Tag: Chicago Public Library

  • Conversations and Conflicts

    I had hopes for a recent Chicago Public Library event, which was co-sponsored by the Clarence Darrow Commemorative Committee, about the 1925 Scopes trial and banned books.

    I didn’t expect such a sparse audience, which given the venue might have surprised the organizers as well. Nonetheless, I settled into a seat and later focused on a hanging screen, which featured a recorded introduction to the trial from a historian who had recently published a book. Then I watched a moderated conversation between an ACLU of Illinois First Amendment lawyer and an American Library Association Freedom to Read program administrator.

    I had hoped that the panelists would debate a thesis or otherwise engage in challenging conversation. Instead, they mostly agreed, and mostly offered observations about their backgrounds, current events, and their organizations without any sustained discussion of intellectual independence for example or civil liberties or related issues.

    Perhaps the problem was the relatively diffuse focus, which spanned one hundred years. Maybe part was the moderating, which seemed to consist of mostly closed questions that didn’t encourage debate or even discussion.

    Most agree that evolution is no longer a controversial idea and that book challenges have increased. What are the contested limits or unclear perspectives about these issues, such as gendered bias in evolutionary models or racist ideas in canonical content, on which thoughtful people might disagree or at least could reconsider?

    I’m not advocating for spectacle or controversy for its own sake. These already comprise too much of contemporary life on social media for example and elsewhere. Rather, I’m suggesting that conflicts when handled properly can be productive, and engaging, and central to the Scopes trial, book challenges, and other related issues.

    That would have been a more useful experience, and evening. And it could help if word of such experiences got out with the attendance at this and too many other potentially provocative CPL events.

  • No More Author Events Please

    Local author Renée Rosen discussed her most recent book Let’s Call Her Barbie in a conversation with another local author Shelby Van Pelt at the Harold Washington Library Center last week.

    Rosen was personable, and shared interesting information that would appeal to anyone who read her book. Van Pelt was well-prepared with a list of open-ended questions that encouraged elaboration and allowed for responses.

    I just couldn’t understand why I was there, and left before the Q&A could start.

    I should have expected from the event description that the “conversation” would center upon Rosen’s new book. I just don’t know why these conversations appeal to anyone, and why the library would continue to sponsor these.

    These events reflect a cult of celebrity that fetishizes authors and writing as ends rather than means. As such, book tours are marketing campaigns — come for the celebrity, leave with a purchase — that seem more concerned with increasing sales than promoting ideas.

    Contemporary society is already too saturated with advertising for me to donate an hour to endure even more, especially when I leave with little more than I could have gotten from consuming the content on my own.

    I realize that I’m the minority on author events. I actually overheard someone praise this specific event at one of my book clubs this past weekend.

    I certainly am not advocating for the decontextualization of ideas, and believe in the need for historical and conceptual contexts. I’m just less interested in authors, and seen enough to know that production processes are idiosyncratic.

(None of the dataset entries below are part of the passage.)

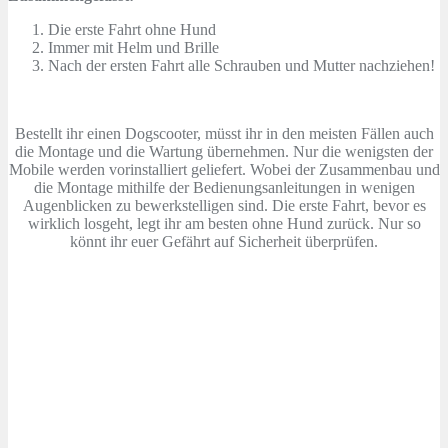
Die erste Fahrt ohne Hund
Immer mit Helm und Brille
Nach der ersten Fahrt alle Schrauben und Mutter nachziehen!
Bestellt ihr einen Dogscooter, müsst ihr in den meisten Fällen auch
die Montage und die Wartung übernehmen. Nur die wenigsten der
Mobile werden vorinstalliert geliefert. Wobei der Zusammenbau und
die Montage mithilfe der Bedienungsanleitungen in wenigen
Augenblicken zu bewerkstelligen sind. Die erste Fahrt, bevor es
wirklich losgeht, legt ihr am besten ohne Hund zurück. Nur so
könnt ihr euer Gefährt auf Sicherheit überprüfen.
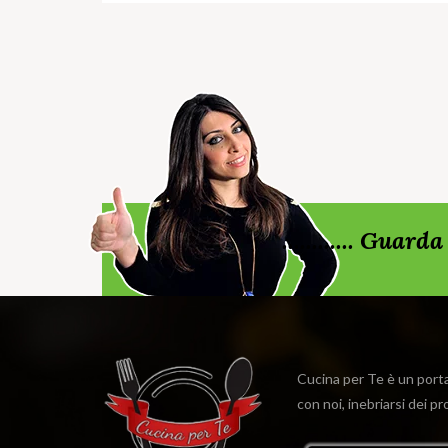
............ Gua
Cucina per Te è un portal
con noi, inebriarsi dei p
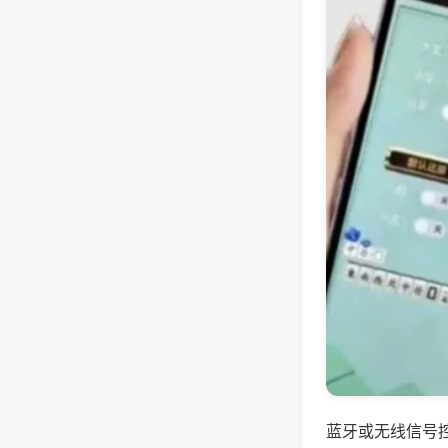
蓝牙或无线信号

    I am also sympathetic to the forces felt by my librarian friends, who might have mixed motivations, and have to make compromises for the greater good, including the relevance of libraries. I just wonder whether they might be limiting efforts to reimagine libraries in contemporary democratic societies.

    A better event would be one that asked Rosen to use her research and experience for something more than the book she already wrote. For example, she could have been asked to elaborate on the effects of Barbie upon the cultural zeitgeist or to consider the ways that toys reflect the politics of their creators.

    Anything that involved an argument, or offered a position or a perspective that couldn’t have been obtained from her book, would have been worth the forty-five minutes I sat in the sparse audience on that cold February night.

  • Promoting Public Possibilities

    I attended earlier this week the People Powered Policy Panel, which was a Chicago Public Library event to explore a public options platform generally and specifically municipally-owned grocery stores and public banking initiatives.

    Chicago Mayor Brandon Johnson addressed the audience. Then local media maven Sylvia Ewing moderated a conversation among sociologist Ruha Benjamin, community activist Dorian Warren, and city policy chief Mayumi Grigsby.